Designing a digital world without barriers
Let’s humanise the web so the next generation don’t need too!
What is the goal of accessibility? For me it is to design a digital world without barriers that allows all of us, to share, belong and collaborate regardless of our abilities.
The digital world allows us to raise the game in terms of inclusion because it provides a quicker and more cost-effective method for delivering a better product or service than can be achieved in the physical world. Inclusive design is ultra modern and totally necessary because it unites rather than divides us.
In a world where our differences can be addressed through equality we all must take responsibility for ensuring inclusive design becomes a standard rather than an approach that sits in the design fringes.
Accessibility, usability and creativity are not mutually exclusive
A digital user experience that is good for everyone must be usable, accessible and creative. Improvements have been happening since we started practicing inclusive design just over a decade ago, but we all have a long way to go before inclusive design is common practice rather than best-practice.
However, it is still a common misconception that accessible websites provide less aesthetic appeal. We have been delivering accessible websites that do not compromise creativity since our inception because we consider accessibility from the outset and avoid the ‘bolt-on’ approach that can significantly undermine the user experience. The real issue is that whilst an accessible design provides better access to everyone the opposite is also true: a less accessible design is less usable for everyone. Poor accessibility is an invisible cost that can totally undermine the quality of the user experience for everyone (regardless of ability). Inclusive design results in better designs for everyone!
The Humanising Technology Philosophy
When we started Nomensa we quickly appreciated that every digital technology needed to accommodate all people or as many people as possible so we embraced the inclusive design approach.
This idea of inclusivity persisted and eventually became the foundation of our design philosophy and we named it ‘humanising technology’. It represents the way we approach every project and reflects our unequivocal commitment to delivering technology to everyone that wants to use it. Humanising technology is the foundation that we have built our inclusive design principles on.
For over a decade we have tried to positively demonstrate that usability, accessibility, and creativity are not mutually exclusive. Indeed, we believe that our flavour of inclusive design places them together with equal priority because they all fundamentally affect the quality of the user experience.
For any site or technology to meet our goal of being ‘humanised’ it must balance all three. If one factor is not considered or under appreciated in the design process this will likely lead to a deeply diminished quality of user experience.

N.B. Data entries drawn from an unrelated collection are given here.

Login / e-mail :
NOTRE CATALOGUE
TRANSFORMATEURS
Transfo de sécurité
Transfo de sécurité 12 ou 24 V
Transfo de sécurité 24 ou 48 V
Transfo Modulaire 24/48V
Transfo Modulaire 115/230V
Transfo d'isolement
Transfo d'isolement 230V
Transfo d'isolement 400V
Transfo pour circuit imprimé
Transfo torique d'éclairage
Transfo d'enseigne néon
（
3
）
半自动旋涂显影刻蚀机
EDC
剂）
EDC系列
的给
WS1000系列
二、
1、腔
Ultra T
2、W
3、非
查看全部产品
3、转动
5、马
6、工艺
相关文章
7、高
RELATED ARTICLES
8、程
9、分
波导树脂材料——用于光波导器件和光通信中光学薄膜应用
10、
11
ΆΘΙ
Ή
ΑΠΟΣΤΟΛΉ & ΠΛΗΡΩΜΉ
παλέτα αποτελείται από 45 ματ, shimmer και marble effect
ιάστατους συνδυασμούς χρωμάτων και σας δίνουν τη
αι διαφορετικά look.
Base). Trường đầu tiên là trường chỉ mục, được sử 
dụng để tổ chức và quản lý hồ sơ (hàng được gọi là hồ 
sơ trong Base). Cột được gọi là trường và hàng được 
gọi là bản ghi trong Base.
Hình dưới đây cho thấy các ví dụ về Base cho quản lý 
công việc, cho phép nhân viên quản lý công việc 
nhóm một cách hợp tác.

The phrase ‘it’s not the destination but the journey’ is one I have used to explain the steps an organisation needs to take to become digitally inclusive. However, the destination is also significant because in the case of digital inclusion this represents a new frontier in human accomplishment. When we finally do achieve digital inclusion and every single technology is designed to be ‘accessible’ as standard we will look back and realise that we have come a very long way. We will start a new journey and this will be even more amazing than the one we are currently on. Our perspective of humanity will have been enhanced and we will move from the ‘possible’ to the ‘actual’. Accessibility is digital evolution so let’s embrace and celebrate our diversity because everyone matters!